[Start of Attachment]

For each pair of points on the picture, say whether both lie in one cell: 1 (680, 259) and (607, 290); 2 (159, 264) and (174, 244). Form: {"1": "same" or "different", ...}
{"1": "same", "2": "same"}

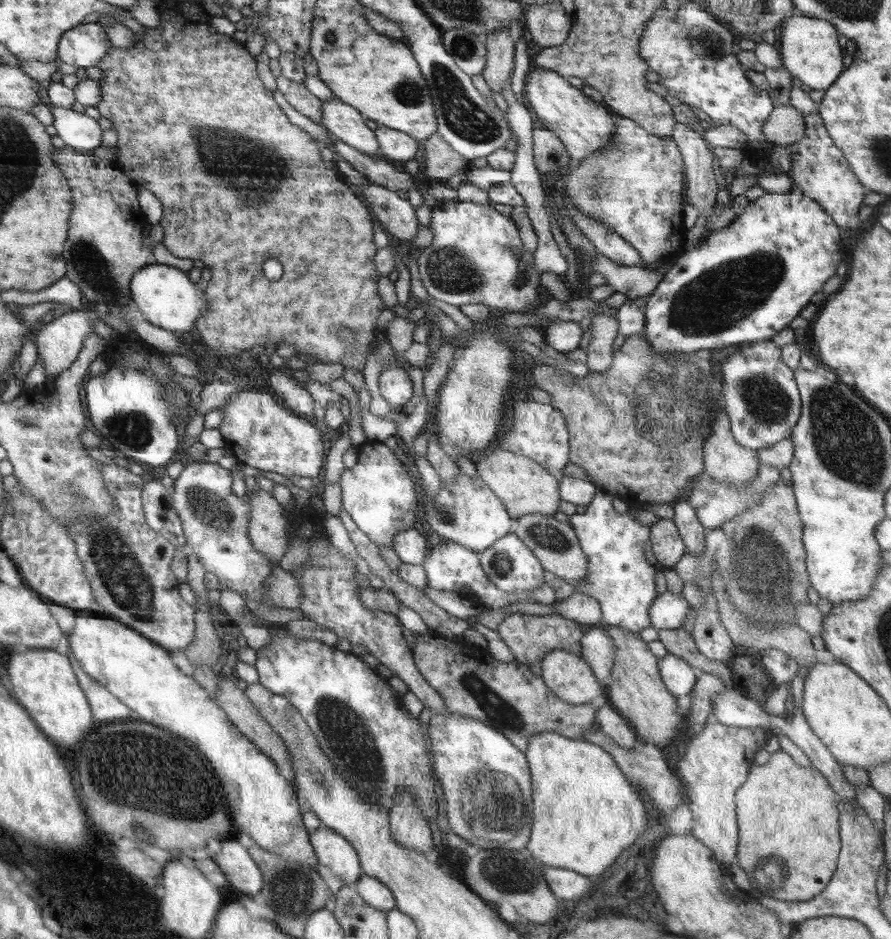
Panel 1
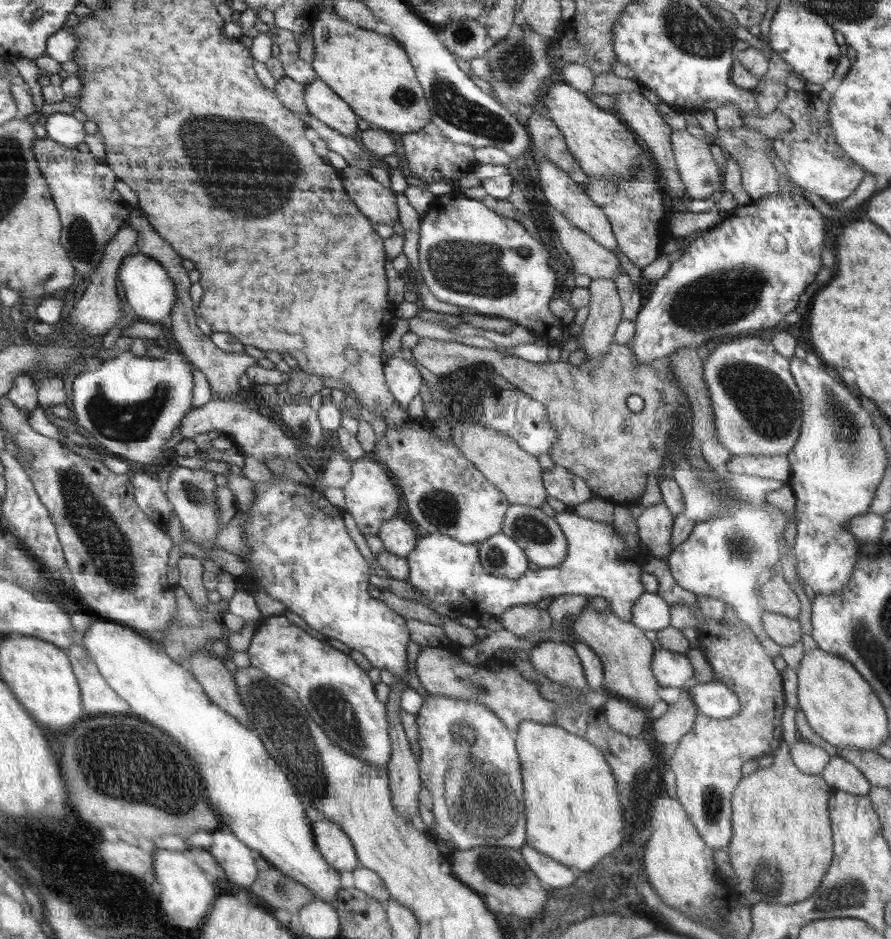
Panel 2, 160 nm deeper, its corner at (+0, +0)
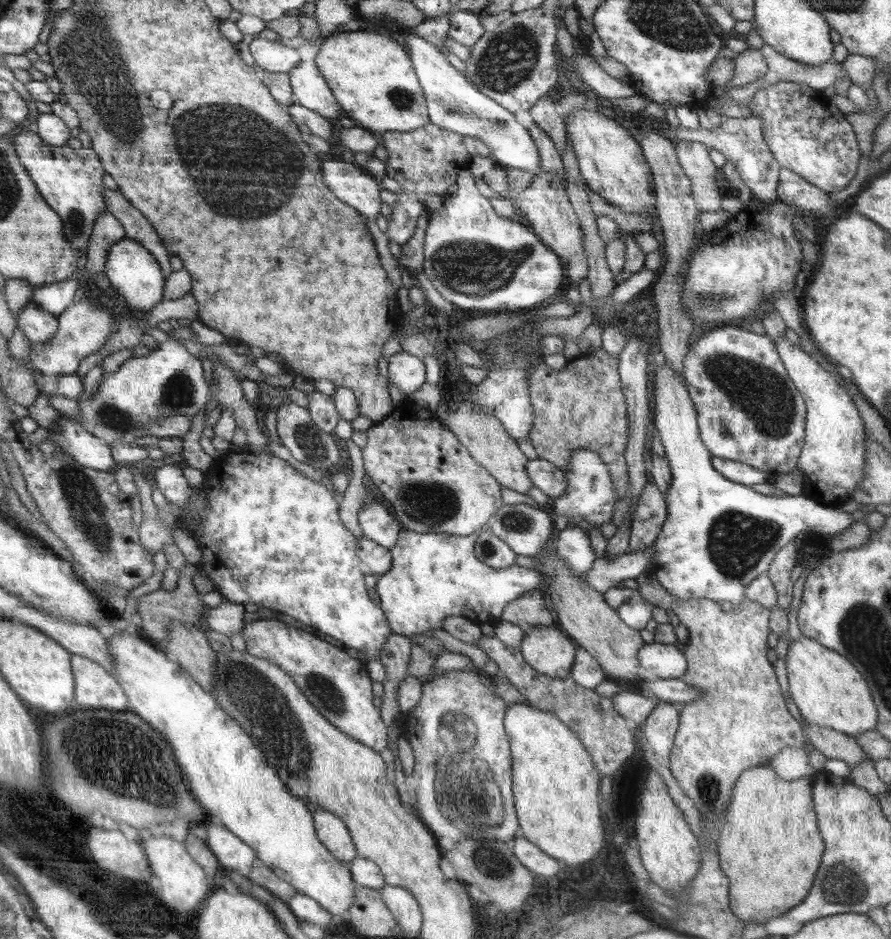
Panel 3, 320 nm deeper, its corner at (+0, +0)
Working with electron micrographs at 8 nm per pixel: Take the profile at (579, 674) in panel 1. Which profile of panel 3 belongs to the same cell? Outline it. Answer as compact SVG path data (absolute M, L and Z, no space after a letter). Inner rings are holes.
M557 625L528 627L519 649L523 659L546 676L566 678L572 674L577 648Z

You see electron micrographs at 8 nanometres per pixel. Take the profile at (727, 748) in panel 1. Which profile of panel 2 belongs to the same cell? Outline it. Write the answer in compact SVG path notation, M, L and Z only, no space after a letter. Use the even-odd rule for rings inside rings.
M649 557L644 564L644 571L654 574L658 580L658 592L656 595L665 599L670 604L679 602L689 605L693 617L696 619L696 632L699 636L699 648L705 654L707 661L712 667L713 682L725 684L739 698L739 711L731 717L715 719L698 712L692 728L680 739L677 747L667 756L669 768L674 772L678 801L683 804L690 822L696 827L698 834L712 849L726 848L732 838L732 811L731 800L736 786L743 777L742 765L748 760L758 760L765 754L772 755L783 741L782 713L787 705L784 695L782 676L774 665L772 657L766 653L760 640L751 629L741 629L734 625L722 623L706 617L700 611L696 601L696 595L681 588L673 579L669 566L662 559Z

[End of Attachment]

#### [Problem to work on]
What is needed is the data above, retyped exactly, with every picture left out.

#### [Response to this exercise]
For each pair of points on the picture, say whether both lie in one cell: 1 (680, 259) and (607, 290); 2 (159, 264) and (174, 244). Form: {"1": "same" or "different", ...}
{"1": "same", "2": "same"}

Panel 1
Panel 2, 160 nm deeper, its corner at (+0, +0)
Panel 3, 320 nm deeper, its corner at (+0, +0)
Working with electron micrographs at 8 nm per pixel: Take the profile at (579, 674) in panel 1. Which profile of panel 3 belongs to the same cell? Outline it. Answer as compact SVG path data (absolute M, L and Z, no space after a letter). Inner rings are holes.
M557 625L528 627L519 649L523 659L546 676L566 678L572 674L577 648Z

You see electron micrographs at 8 nanometres per pixel. Take the profile at (727, 748) in panel 1. Which profile of panel 2 belongs to the same cell? Outline it. Write the answer in compact SVG path notation, M, L and Z only, no space after a letter. Use the even-odd rule for rings inside rings.
M649 557L644 564L644 571L654 574L658 580L658 592L656 595L665 599L670 604L679 602L689 605L693 617L696 619L696 632L699 636L699 648L705 654L707 661L712 667L713 682L725 684L739 698L739 711L731 717L715 719L698 712L692 728L680 739L677 747L667 756L669 768L674 772L678 801L683 804L690 822L696 827L698 834L712 849L726 848L732 838L732 811L731 800L736 786L743 777L742 765L748 760L758 760L765 754L772 755L783 741L782 713L787 705L784 695L782 676L774 665L772 657L766 653L760 640L751 629L741 629L734 625L722 623L706 617L700 611L696 601L696 595L681 588L673 579L669 566L662 559Z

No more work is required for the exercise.